Armed conflict in NW, SW conflict: Don’t arrest, kidnap parents of suspected separatists, soldiers.

The Cameroon Peoples Democratic Movement, CPDM’s government officials, like in any other civilised society, often have a smug and self-righteous countenance when insisting on the "respect of laws and Republican institutions".

In that logic, they usually praised the "professionalism" and respect of those rules by the defence and security forces in the lingering conflict in the North West and South West Regions.



The crisis, no doubt, has smeared the image of the country with some of the most primeval and primitive atrocities.

As this daily reported yesterday, for over a week, more than 50 men and women have been arrested, kidnapped and held incommunicado by both the military and separatists in Bamali village in Ndop, Ngoketunjia Division of the North West Region.

According to the inhabitants, soldiers stormed the village on Thursday July 25 and whisked away two women.

One of the women is said to be the mother of an alleged Amba fighter, while the other is reported to be his wife. The military is quoted as saying they would only be released if the Amba fighter in question surrenders. 

The strategy, considered as a violation of the human rights of the two, has however backfired as in retaliation, a group of Amba fighters reportedly launched an attack on the families whose children are members of defence and security forces.

Witnesses said the fighters moved from one house to the other on Friday July 26, kidnapping parents, mostly mothers and wives of defence and security forces, who hail from Bamali village. 

They warned that they shall only free those they kidnapped after the defence and security forces must have released the mother and wife of their colleague.

Several sources in the village have revealed that they are unable to communicate with either those arrested or kidnapped, since they were whisked away.

"All of their phones have been switched off. We haven't received any calls, even from those who kidnapped them. We don't know what they want. The whole family is worried because we don't even know if they are safe or not," a family member of one of the concerns, who did not want to be named, said.

There have been multifarious identical incidents in the past. On Tuesday April 24, 2018, Agbor Ruth Ayuk, the mother of Anglophone activist, Mark Bareta, based in Belgium, was arrested by police in Buea.

Police reportedly asked Agbor Ruth Ayuk to produce her son, Mark Bareta, whom the government had placed on a wanted list. 

She was also accused of sponsoring the rise of the Anglophone crisis with money sent by Mark Bareta.

On August 2, 2019, the 80-year-old mother and sister of Chris Anu, President of one of the factions of the pipe-dreamed Interim Government of the putative Ambazonia Republic, were arrested and detained at the Secretariat of State for Defence, SED, before being transferred to the Yaounde Kondengui maximum security prison. They were freed after a trial at the Mfoundi High Court.

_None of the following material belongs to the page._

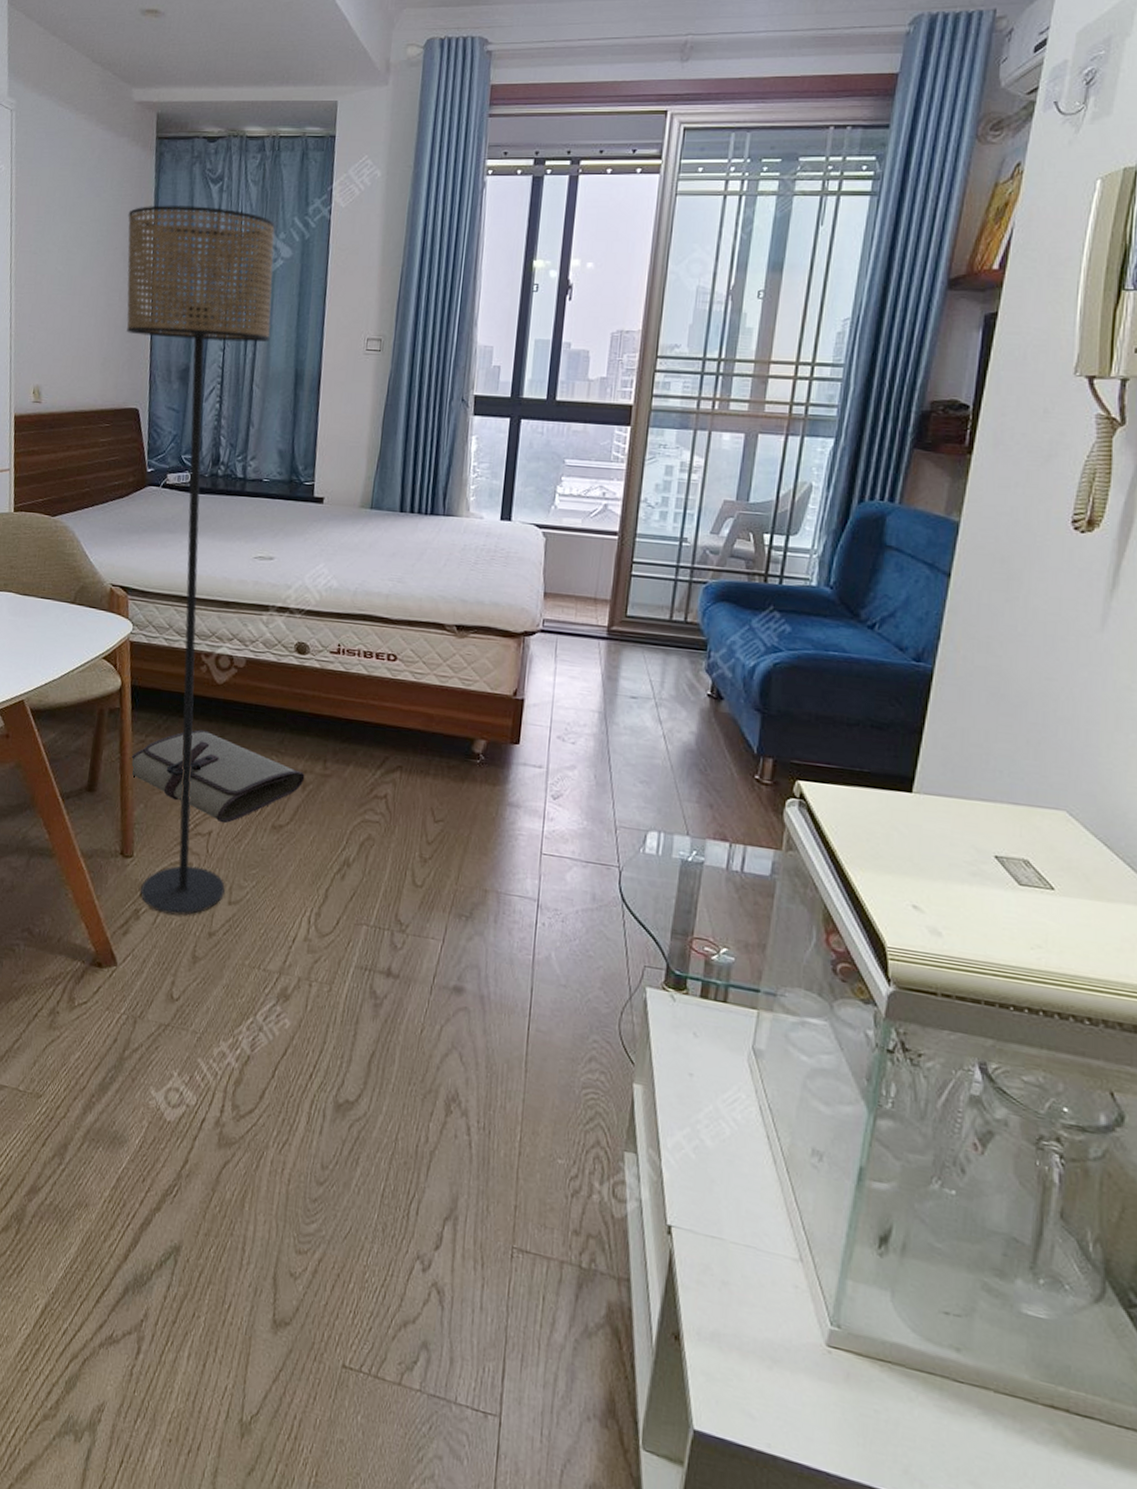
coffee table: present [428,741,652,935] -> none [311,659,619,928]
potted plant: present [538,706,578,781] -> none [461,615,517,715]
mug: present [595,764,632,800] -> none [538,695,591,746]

Again, in October 2021, the pregnant former girlfriend of one of the late separatist self-styled General No Pity was arrested in Buea.

She was later freed after serving 18 months in prison where she gave birth. She was left off the hook by the Buea Military Tribunal on February 15 last year.

There are numerous news reports of similar cases where parents and even family members have been arrested for not calling their children in the bushes and caves to order.

The Guardian Post which advocates non-violence in resolving disputes supports the idea of fighters laying down their arms and the Regions demilitarised.  

Many parents have no control over their grouchy boys in the bushes or in the diaspora committing the heinous crimes in the Regions.

When Mark Bareta's mother was arrested, for instance, he took to the media, saying: “She has numerous times over the years requested that I slow down but came to the conclusion that I am responsible for my own actions”.

Chris Anu in reaction to the arrest of his mother and sister, said "…now we know who has been kidnapped in the name of Amba Boys".

Such arrests of parents and detentions of family members of the separatist warlords have instead been a boomerang, attracting vitriolic criticisms as a violation of human rights.

While The Guardian Post is critical of the CPDM government for the arrest of parents or family members of notorious separatist fighters, in the same vein we are diametrically opposed to the kidnapping of family members whose children are serving in the defence and security forces.

Such tit-for-tat policies make innocent civilians in the two Regions live in fear, or flee to become internally displaced or are languishing in refugee camps, which the government should discouraged.